We left the Shiant Isles in fog and rain. The basalt cliffs felt even more mysterious and eerie than they had the previous day. We had to return to Mallaig by the end of the week so sailed around the far side of Skye. We had seen the island on and off for several days. The skilful skipper goose winged the sails so they were on either side of the mast, the main sail on one side and the jib on another. When the sails were no longer goose wing, and there were two reefs in the main sail, I was asked to take the helm. There was a strong wind and a little turbulence from side to side and I was steering, rather badly, using a combination of a compass bearing and trying to find a dark grey shape on the horizon which was land instead of the lighter grey shapes on the horizon which were cloud formations. Did I take the boat off course a little? I think I might have done. This was only my second time on the helm, soon after my first attempt, several days earlier, we had spotted dolphins swimming across the bow of the boat and someone had kindly taken the helm from me so I could kneel down near the bow and watch the dolphins. The water was so clear that I could see them swimming under water. Unfortunately I didn’t have my camera with me that day.

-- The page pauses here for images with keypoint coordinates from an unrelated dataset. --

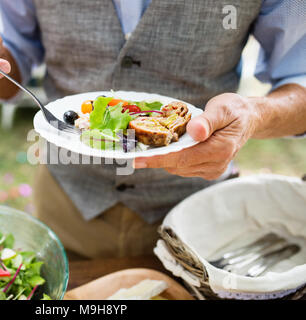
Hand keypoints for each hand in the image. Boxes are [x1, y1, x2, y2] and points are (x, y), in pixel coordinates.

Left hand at [133, 93, 258, 179]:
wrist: (248, 119)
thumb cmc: (234, 110)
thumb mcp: (223, 108)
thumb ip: (208, 121)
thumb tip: (195, 132)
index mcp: (220, 150)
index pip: (182, 158)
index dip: (157, 159)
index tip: (136, 160)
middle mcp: (216, 165)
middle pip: (176, 165)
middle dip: (154, 158)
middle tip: (132, 148)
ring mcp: (212, 170)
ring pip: (177, 168)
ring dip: (162, 158)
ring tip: (148, 144)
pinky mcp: (207, 171)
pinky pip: (183, 167)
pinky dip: (171, 158)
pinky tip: (165, 146)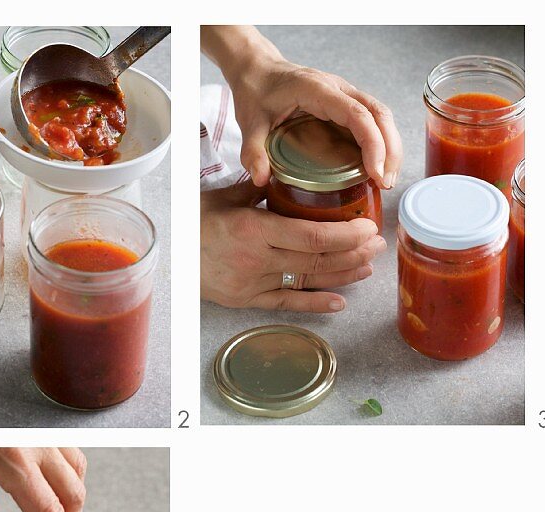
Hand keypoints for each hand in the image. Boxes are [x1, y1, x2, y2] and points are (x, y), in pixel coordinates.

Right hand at [201, 180, 384, 311]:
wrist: (166, 256)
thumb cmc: (193, 222)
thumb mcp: (226, 196)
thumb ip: (262, 188)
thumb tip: (292, 174)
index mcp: (253, 230)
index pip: (312, 235)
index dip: (346, 234)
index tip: (368, 227)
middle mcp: (257, 260)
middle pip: (317, 260)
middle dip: (353, 253)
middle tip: (377, 244)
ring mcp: (253, 284)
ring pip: (307, 281)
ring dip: (343, 275)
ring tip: (367, 267)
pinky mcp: (247, 300)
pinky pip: (286, 304)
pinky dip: (314, 304)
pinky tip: (339, 302)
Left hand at [204, 27, 401, 187]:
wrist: (258, 71)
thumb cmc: (256, 92)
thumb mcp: (249, 123)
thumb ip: (252, 151)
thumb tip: (261, 180)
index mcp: (318, 90)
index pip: (357, 115)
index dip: (373, 143)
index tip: (375, 172)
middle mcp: (338, 89)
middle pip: (379, 114)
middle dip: (390, 149)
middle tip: (386, 182)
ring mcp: (344, 95)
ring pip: (380, 116)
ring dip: (389, 146)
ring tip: (386, 178)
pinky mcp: (344, 104)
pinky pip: (370, 120)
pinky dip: (379, 141)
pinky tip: (376, 165)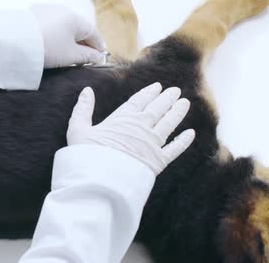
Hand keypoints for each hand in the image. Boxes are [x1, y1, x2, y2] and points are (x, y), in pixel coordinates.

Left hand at [31, 4, 105, 68]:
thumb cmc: (47, 48)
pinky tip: (51, 45)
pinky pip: (50, 25)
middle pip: (78, 28)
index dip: (98, 46)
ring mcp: (46, 10)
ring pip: (64, 26)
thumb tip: (98, 56)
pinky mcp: (32, 14)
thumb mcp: (70, 56)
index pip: (93, 32)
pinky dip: (55, 35)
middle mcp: (62, 10)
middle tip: (84, 59)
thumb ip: (87, 56)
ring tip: (67, 54)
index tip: (99, 58)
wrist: (14, 42)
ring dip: (68, 39)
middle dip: (83, 43)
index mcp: (74, 18)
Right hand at [67, 83, 195, 173]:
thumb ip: (82, 109)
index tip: (157, 87)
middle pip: (157, 109)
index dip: (149, 93)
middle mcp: (140, 128)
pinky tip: (190, 134)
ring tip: (185, 103)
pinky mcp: (158, 161)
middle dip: (167, 99)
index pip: (139, 101)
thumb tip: (87, 91)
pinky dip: (183, 141)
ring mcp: (151, 144)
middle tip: (175, 91)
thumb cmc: (86, 157)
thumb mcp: (77, 130)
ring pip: (169, 124)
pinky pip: (174, 149)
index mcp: (122, 119)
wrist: (99, 182)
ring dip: (178, 113)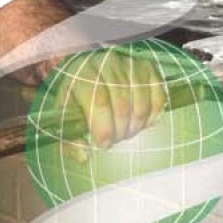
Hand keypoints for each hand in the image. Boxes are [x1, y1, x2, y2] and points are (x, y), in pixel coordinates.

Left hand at [60, 49, 168, 163]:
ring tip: (126, 132)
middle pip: (122, 104)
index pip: (99, 101)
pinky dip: (152, 116)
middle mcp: (108, 64)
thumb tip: (85, 158)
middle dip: (120, 131)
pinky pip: (158, 96)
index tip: (104, 144)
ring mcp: (131, 65)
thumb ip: (70, 139)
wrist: (88, 68)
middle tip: (115, 140)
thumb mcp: (65, 114)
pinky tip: (141, 124)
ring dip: (135, 126)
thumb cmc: (76, 95)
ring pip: (141, 103)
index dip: (104, 128)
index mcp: (83, 74)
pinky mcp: (148, 69)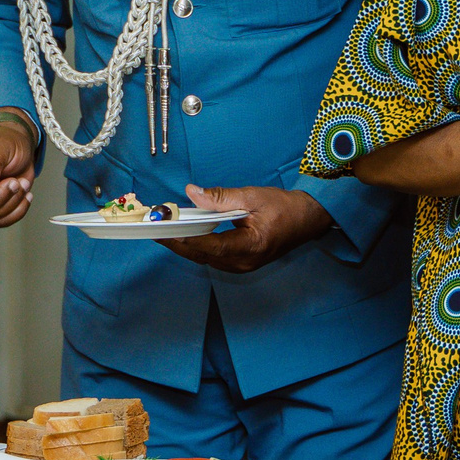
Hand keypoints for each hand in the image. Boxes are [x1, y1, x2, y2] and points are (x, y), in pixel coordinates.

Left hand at [162, 186, 334, 275]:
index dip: (183, 236)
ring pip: (203, 257)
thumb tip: (191, 193)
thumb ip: (220, 197)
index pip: (209, 245)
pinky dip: (195, 245)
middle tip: (153, 228)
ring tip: (162, 229)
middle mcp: (243, 262)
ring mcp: (240, 266)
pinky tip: (183, 234)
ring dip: (183, 244)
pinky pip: (211, 256)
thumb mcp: (252, 196)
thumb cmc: (284, 207)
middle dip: (175, 241)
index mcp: (250, 247)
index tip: (163, 227)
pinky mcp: (238, 263)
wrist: (307, 220)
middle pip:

We had a long sail to Loch Torridon. The skipper’s wife is a talented cook and made apple cake for everyone while we were sailing. It was delicious. On other days she had made bread and soup while we were sailing. On one of those days the boat was heeling over a lot so the bread hadn’t fully risen, but it was still very delicious! After a long sail in oil skins we saw a change of scenery. Instead of the angular edges of the basalt cliffs of the Shiant Isles, the Torridonian rocks created a much gentler, more rounded landscape. I was delighted to see that we were anchoring close to a village with a pub, but because of being sea sick on my first long sail, decided not to drink while I was on holiday. We anchored near a small island, and there was a wonderful sound of birdsong. I spent a lot of time on deck looking through my binoculars for sea eagles and otters as I was told that they lived near the island, but didn’t see any. I went ashore in the dinghy to the pub instead! On shore a tiny canon was pointing at the boat. I tried to take a photo but the camera on my phone didn’t work. After several days on the boat I was used to the rocking motion of the sea. The land felt as if it was moving slightly.
The following morning was hot and sunny.
There was very little wind and we used the engine. It was hot and we didn’t need to wear oilskins to protect ourselves from cold wind. We anchored near the Knoydart peninsular agreeing that in the sunshine Scotland is the most beautiful place in the world. We went ashore by dinghy, up a vertical ladder on a small jetty, divided ourselves into groups of runners and walkers. I joined the walking group. I was surprised how much effort I seemed to need to walk up the road, but after a few minutes of walking turned behind to look around and realised how high we were. My camera battery was flat. We walked on the very quiet road for three hours, walking slowly because it was so hot, and the views were stunning. A woman driving a post van passed us twice but we only saw a handful of other vehicles. Around every corner were more stunning views. What a gorgeous place the Knoydart peninsular is. There were small streams which my companions drank from, the water looked clear. We walked past white houses, passing a jetty to which the boat was moored, and to the busy pub. The holiday was coming to an end, this was to be our last night on the boat and I had had a wonderful walk.